Naturally I want to have another go and see if I can go faster next time, for I can assure everyone there is a world of difference between track and road driving. It looks as if Group 1 racing has a big future in Britain, although the present handicap system is not very satisfactory. What could happen, however, is that Group 1 will become big business and the novices will not stand a chance. I would advise those wanting to start racing on a limited budget to buy a car primarily for racing rather than attempt to use a road car as I had done. The advertisement columns of the racing weeklies have plenty of quite competitive second-hand cars at under £750, particularly smaller-capacity saloons, modified sports cars (Sprites, etc.), or Clubman’s cars. One can then learn the ropes fairly quietly over a season and then decide whether to carry on into single-seater racing and/or more professional classes.
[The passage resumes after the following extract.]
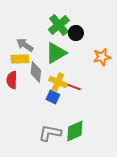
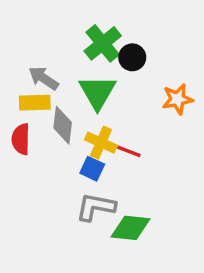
green triangle: (56, 53) -> (97, 92), turned -30
green diamond: (75, 131) -> (130, 228), turned 30
gray L-shape: (50, 133) -> (96, 207), moved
Incidentally, Motor Sport is always willing to offer advice to prospective racing drivers.

The day after Thruxton I went to Castle Combe to report and there was a race in the Escort Mexico Challenge series. I was sorely tempted to try for a late entry but as Ford had no prior knowledge decided I had better not. Escort Mexico racing is decidedly hairy and there have already been multiple pile-ups. The great majority of the drivers are very experienced and all determined to do well and I consider it to be far from a beginners’ class as was originally intended.

So I have made my racing debut and maybe I will have a chance to try again. Thanks should go particularly to AVO, first for lending us the car but second for producing a machine which makes a terrific road car yet far from disgraces itself at club race or rally level.A. R. M.